• [[my backprop SGD from scratch 2022-Aug]]
    • 13:16 so per yesterday, wondering why is it that the network I have is producing basically the same result , around 0.48 for any inputs. And that's true both in my original matrix-multiplication code and manually constructed too.
      • So lets say for a simple network, y_prob = sigmoid(x1*w1 + x2*w2) where x1 and x2 are also outputs of sigmoids, in (0, 1) , what are possible values for y_prob ?


        			  import numpy as np 
        			  from itertools import product
        			  import pylab
        			  import matplotlib.pyplot as plt
        			  
        			  from utils import utc_now, utc_ts
        			  import plot
        			  
        			  side = 5
        			  vec = []
        			  for i in range(side*side):
        			  	w1, w2 = -0.5 + np.random.random((2, ))
        			  	vec.append(
        			        	[
        			  		    [
        			  			  	n.logit_to_prob(x1*w1 + x2*w2) 
        			  				for x1, x2 in product(np.arange(0, 1, .01), np.arange(0, 1, .01))
        			              ],
        			      		f"w1={round(w1, 2)}, w2={round(w2, 2)}"	
        			      	])
        			      
        			  out_loc = plot.plot_grid(vec, side=5, title="y_prob-outputs")
        			      
        			  
        			  # saving to 2022-10-13T185339-y_prob-outputs.png
        
        


      • ok so yea we have a pretty tight range just from this.
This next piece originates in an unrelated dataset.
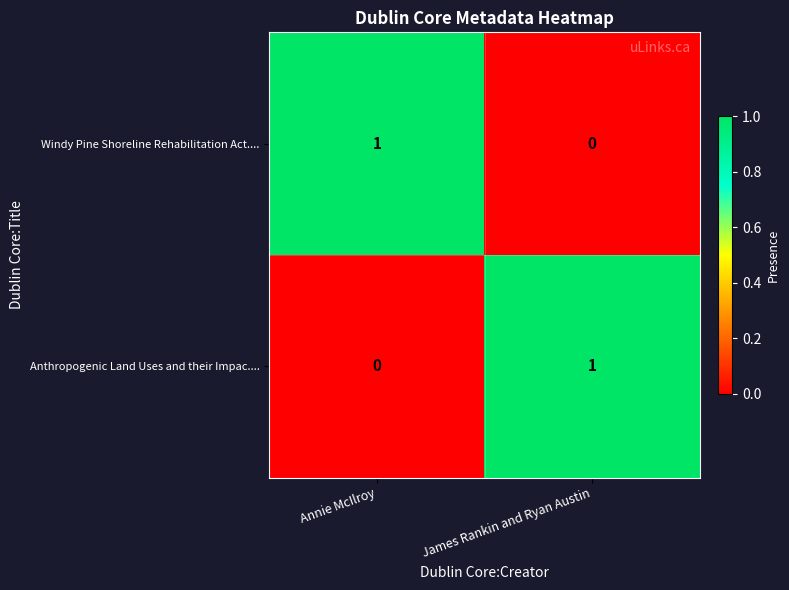

How many categories are shown in the chart?

2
Hmm let me see what happens if I were to add a bunch of extra nodes.


        			  
        			  
        			  side = 5
        			  vec = []
        			  for i in range(side*side):
        			  	w1, w2, w3, w4, w5 = -0.5 + np.random.random((5, ))
        			  	vec.append(
        			        	[
        			  		    [
        			  			  	n.logit_to_prob(x1*w1 + x2*w2 + x3*w3 + x4*w4 + x5*w5) 
        			  				for x1, x2, x3, x4, x5 in product(
        			                    np.arange(0, 1, .1), 
        			                    np.arange(0, 1, .1), 
        			                    np.arange(0, 1, .1), 
        			                    np.arange(0, 1, .1), 
        			                    np.arange(0, 1, .1)
        			                  )
        			              ],
        			              
        			      		f"w1={round(w1, 1)}, w2={round(w2, 1)}, w3={round(w3, 1)}, w4={round(w4, 1)}, w5={round(w5, 1)}"	
        			      	])
        			      
        			  out_loc = plot.plot_grid(vec, side=5, title="y_prob-outputs")
        			  
        			  # saving to 2022-10-13T200559-y_prob-outputs.png
        			  
        
        



      • hmm, can't say these distributions are looking that much wider actually.
    • Ok then this constraint is just a reality then. Then maybe as far as using this for classification purposes, this should be scaled to (0, 1) maybe?